SHELLEY, the woman behind the bar of the Rovers Return who had the misfortune to marry Peter "Two Wives" Barlow, starts dating again in Coronation Street (ITV1).
While I wish her all the luck in the world, I can't help thinking she could have chosen someone better with whom to embark on a romantic venture than a chap who looks like Phoenix Nights comedian Peter Kay in a wig (possibly because it is Phoenix Nights comedy Peter Kay in a wig).
She'd have had more luck dating Jack the Ripper or Les Battersby, although the two of them are indistinguishable in a dark Weatherfield alley.
The date is as doomed as the wedding of Steve and Karen, especially now that vengeful Tracy has decided to spoil their big day. She can do that at a stroke by naming Steve as the father of her unborn child. He wants nothing to do with her and you know what they say about a woman scorned - and it's not that they're worth two in the bush.
Tracy, though, looks like little miss perfect compared to that dreadful Cilla and her plan to take Rita to the cleaners after she gave brat Chesney a well-deserved clip round the ear. Rita thinks hanging is too good for the little hooligan. I wouldn't go that far, although pegging Cilla out on the line during particularly inclement weather would bring joy to my heart.

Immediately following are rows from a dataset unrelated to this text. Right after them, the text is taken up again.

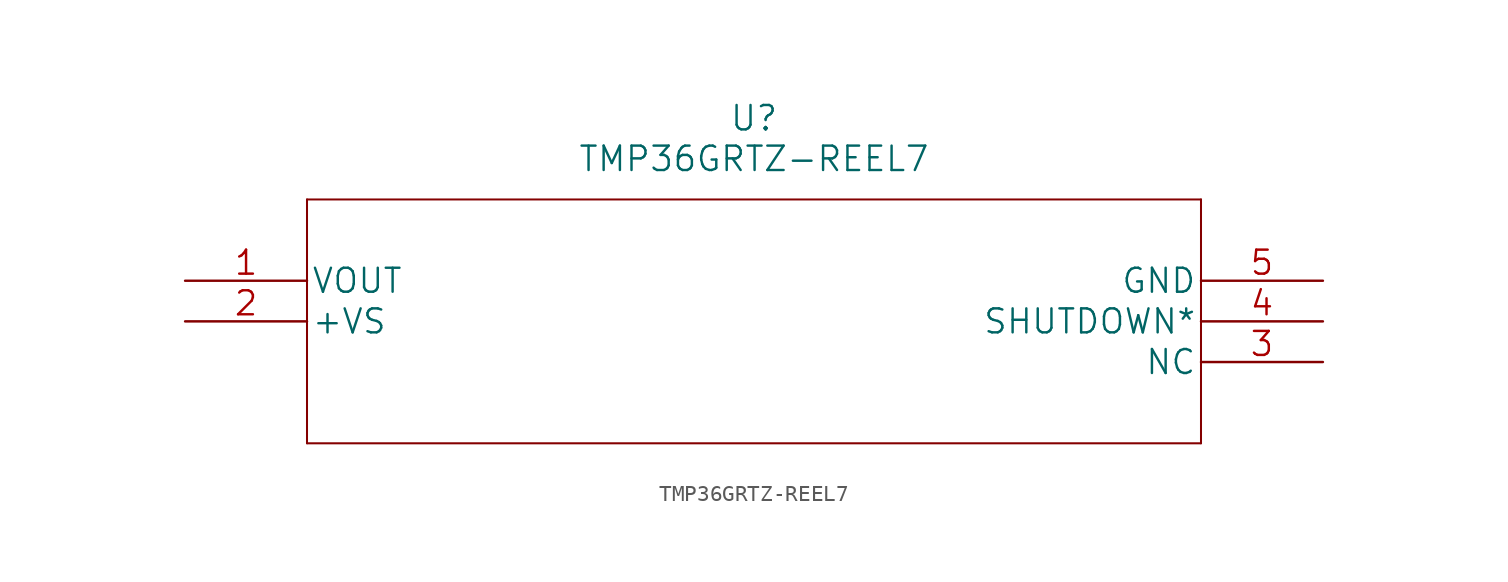
<source format=kicad_sym>
(kicad_symbol_lib
  (version 20211014)
  (generator kicad_symbol_editor)
  (symbol "TMP36GRTZ-REEL7"
    (pin_names
      (offset 0.254))
    (property "Reference" "U"
      (at 35.56 10.16 0)
      (effects (font (size 1.524 1.524))))
    (property "Value" "TMP36GRTZ-REEL7"
      (at 35.56 7.62 0)
      (effects (font (size 1.524 1.524))))
    (property "Datasheet" ""
      (at 0 0 0)
      (effects (font (size 1.524 1.524))))
    (property "ki_locked" ""
      (at 0 0 0)
      (effects (font (size 1.27 1.27))))
    (symbol "TMP36GRTZ-REEL7_1_1"
      (polyline (pts (xy 7.62 -10.16) (xy 63.5 -10.16)) (stroke (width 0.127) (type default) (color 0 0 0 0)) (fill (type none)))
      (polyline (pts (xy 7.62 5.08) (xy 7.62 -10.16)) (stroke (width 0.127) (type default) (color 0 0 0 0)) (fill (type none)))
      (polyline (pts (xy 63.5 -10.16) (xy 63.5 5.08)) (stroke (width 0.127) (type default) (color 0 0 0 0)) (fill (type none)))
      (polyline (pts (xy 63.5 5.08) (xy 7.62 5.08)) (stroke (width 0.127) (type default) (color 0 0 0 0)) (fill (type none)))
      (pin unspecified line (at 0 0 0) (length 7.62) (name "VOUT" (effects (font (size 1.499 1.499)))) (number "1" (effects (font (size 1.499 1.499)))))
      (pin power_in line (at 0 -2.54 0) (length 7.62) (name "+VS" (effects (font (size 1.499 1.499)))) (number "2" (effects (font (size 1.499 1.499)))))
      (pin unspecified line (at 71.12 -5.08 180) (length 7.62) (name "NC" (effects (font (size 1.499 1.499)))) (number "3" (effects (font (size 1.499 1.499)))))
      (pin unspecified line (at 71.12 -2.54 180) (length 7.62) (name "SHUTDOWN*" (effects (font (size 1.499 1.499)))) (number "4" (effects (font (size 1.499 1.499)))))
      (pin unspecified line (at 71.12 0 180) (length 7.62) (name "GND" (effects (font (size 1.499 1.499)))) (number "5" (effects (font (size 1.499 1.499))))))))
</source>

Maria and I'm Too Sexy For My Shirt Nick Tilsley are looking for a flat together. And before you ask, "a flat what?", it should be explained that the pair want to move in together. Don't do it Maria, Nick will hog the sun bed and hair gel.
In Emmerdale (ITV1), Robert and Katy are caught kissing by young tearaway Daz, Yorkshire's equivalent to Chesney. Robert - who is, of course, snogging his brother Andy's fiancee - blackmails Daz into keeping quiet. Will Daz come clean to Andy? Katy tries to avoid that by demanding that Andy choose between her and Daz in a new version of the Doorstep Challenge.
The Woolpack re-opens after its annual revamp following a fire, flood, plane crash, hurricane or whatever disaster befalls the village over the New Year period. When she's not pulling pints, Diane is getting a proposal from flat cap Jack, whose idea of sweet-talking a girl is to say, "How about coming over and helping clean out the cowshed."
Dennis is worried about Sharon's health in EastEnders (BBC1). He's concerned that her quivering lips are causing permanent damage to the ozone layer. Dirty Dennis the Second has competition in the pretty boy gangster stakes now that Andy's decided to stick around in the Square. Sam is thrilled, mainly because she sees them becoming the Bonnie and Clyde of Albert Square. More Thelma and Louise, if you ask me.
Kareena, the girl who never smiles, is still trying to win back Tariq - unaware that he ain't heavy, he's her brother. But she's so dumb, she probably thinks the word incest is the past tense of insist.
Mickey, the cheerful cockney geezer who materialised out of nowhere and refuses to go away, insists that Tariq tells her the truth. Saying "Hi, sis" next time he sees Kareena might be a start.
Thicky Ricky finally twigs that Janine might be lying about what happened in Scotland to Barry the most boring man in soap (he rolled down a hill and hit his head on a stone, remember?). Her secret is safe. Thicky Ricky won't be able to put two and two together. And, if he does, they'll make five.